Bishop Thomas Savundaranayagam also appealed separately to the country´s president and to Tamil rebels for the safety of people trapped in the combat zone. A statement the diocese´s justice and peace commission released on Jan. 29 said more than 400 civilians had been killed and more than 1,400 injured there during the preceding 10 days.
A protest fast on Jan. 28 outside the diocese´s Saint Mary´s cathedral drew Anglican bishops, Catholic and Church of South India priests, nuns and other people including members of Hindu organizations. They meditated, prayed and appealed for the international community to intervene.
“We expect more action from the international community,” Subramaniam Paramanathan confirmed from Jaffna on Jan. 29. The 75-year-old Hindu from the People´s Council for Peace and Goodwill, a center whose patrons are religious leaders, said by phone that the hunger strike had continued a second day.
“It is the time to express our solidarity. … People who may be Hindu or Christian in the war zone — they are our brothers,” he said.
Bishop Savundaranayagam, also speaking from the peninsula, said he had written to President Mahinda Rajapaksa and to Tamil rebel leader Vellupillai Prabhakaran to ensure the safety of nearly half a million people.
In his letter, dated January 25, he appealed for “extension of a civilian safety zone” in Mullaitivu district to include the villages of Iranapalai, Mathalan, Mullivaikal and Valaiamadam, as well as the eastern part of Puthukkudiyiruppu town, close to the northeastern port of Mullaitivu.
State forces earlier declared a no-fire safety zone of 35 square kilometers in the rebel-held territory. More than 6,000 civilians reportedly have arrived in that zone.
Media reports claimed the army seized Mullaitivu, the last major town the Liberation Tigers of Tamil Eelam (LTTE) controlled, on Sunday, but that mortar fire and close-quarter battles continued near Puthukkudiyiruppu.
The rebels held only about 300 square kilometers, mainly jungle and villages, the reports said.
According to Bishop Savundaranayagam, displaced people keep flocking into areas that are already overcrowded.

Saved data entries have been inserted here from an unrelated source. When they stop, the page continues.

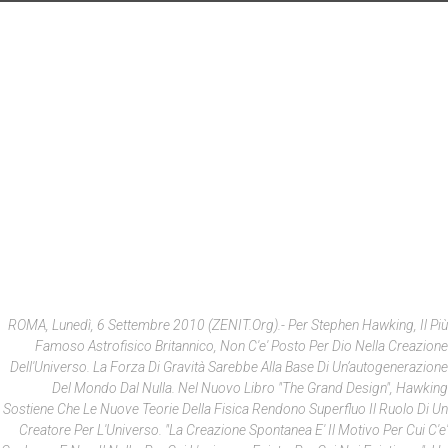
ROMA, Lunedì, 6 Settembre 2010 (ZENIT.org).- Per Stephen Hawking, Il Più
Famoso Astrofisico Britannico, Non C'e' Posto Per Dio Nella Creazione
Dell'Universo. La Forza Di Gravità Sarebbe Alla Base Di Un’autogenerazione
Del Mondo Dal Nulla. Nel Nuovo Libro "The Grand Design", Hawking
Sostiene Che Le Nuove Teorie Della Fisica Rendono Superfluo Il Ruolo Di Un
Creatore Per L'Universo. "La Creazione Spontanea E' Il Motivo Per Cui C'e'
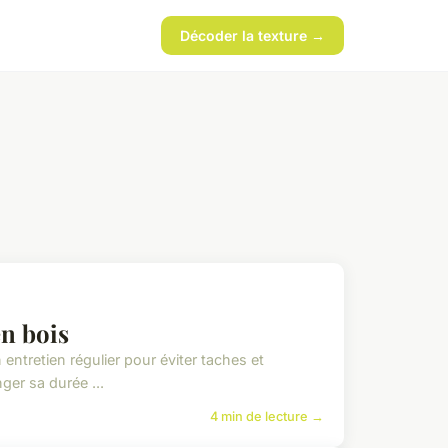
Décoder la texture →
en bois
 entretien régulier pour éviter taches et
ger sa durée ...
4 min de lecture →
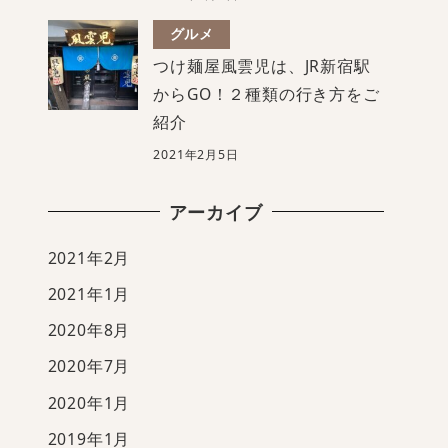
グルメ
つけ麺屋風雲児は、JR新宿駅
からGO！２種類の行き方をご
紹介
2021年2月5日
アーカイブ
2021年2月
2021年1月
2020年8月
2020年7月
2020年1月
2019年1月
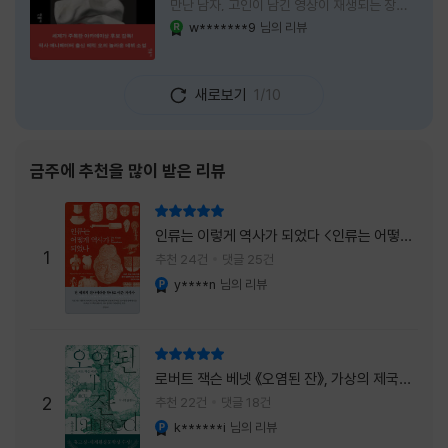
만난 남자, 고인이 남긴 영상이 재생되는 장례
식장에서 똥을 싼 개. 이 책에는 몇 줄만 읽어도
w*******9
님의 리뷰
YES마니아 : 로얄
그다음 장면이 궁금해지는 이야기들이 가득하
다. 한 편만 읽고 덮으려 했는데, 다음 이야기로
넘어가 있었다. 소설을 읽으면서 잘 만든 단편
새로보기
1/10
애니메이션 여러 편을 차례로 보는 기분이 들었
다. (이건 저자가 픽사 애니메이터라는 소개 글
을 봐서 더 그렇게 생각했을 수도 있다.) 장면은
선명하게 그려졌고, 한 편이 끝날 때마다 질문
금주에 추천을 많이 받은 리뷰
이 뒤따라왔다. 감출 수 없는 세계는 더 다정할
까 「등껍질」의 세계에서 사람들은 저마다 다른
리뷰 총점
등껍질을 달고 살아간다. 몸의 일부이면서 한
인류는 이렇게 역사가 되었다 <인류는 어떻게
사람을 표현하는 수단
1
역사가 되었나>
추천 24건
댓글 25건
y****n
님의 리뷰
YES마니아 : 플래티넘
리뷰 총점
로버트 잭슨 베넷 《오염된 잔》, 가상의 제국이
주는 실감과 미스터리 사건의 치밀함이 이루어
2
추천 22건
댓글 18건
내는 최상의 시너지...
k******i
님의 리뷰
YES마니아 : 플래티넘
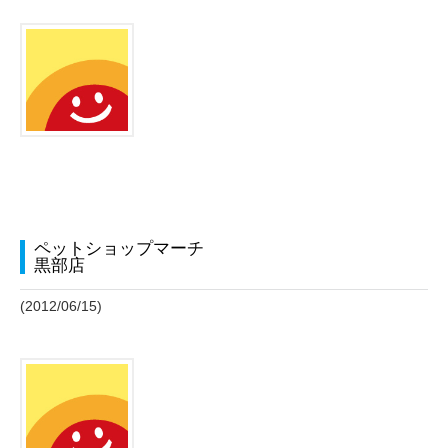
ペットショップマーチ
黒部店
(2012/06/15)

Priests and nuns had joined them, assembling in churches in the northern part of Mullaitivu.
“They are moving with the people,” the bishop said of the Church workers. “Having lived with them in all suffering, they will not abandon them.”
The prelate reported that U.N. agencies and the International Committee of the Red Cross are having great difficulty supplying essential aid to people.
The Catholic Bishops´ Conference in Sri Lanka earlier appealed for the safety of the civilians in a Jan. 17 letter addressed to Rajapaksa.
The LTTE launched their armed struggle in 1983 to create an independent state for minority Tamils, claiming decades of systematic discrimination under successive governments led by the Sinhalese ethnic majority after independence from Britain in 1948. The conflict has claimed 80,000 lives.
Bishop Savundaranayagam refuted some recent Colombo-based media reports that quoted him as not opposing the war.
“The Church is always against the war. But our priority here is the safety of every innocent civilian in the war areas,” he stressed.
The state exercises strict control over media coverage of the war.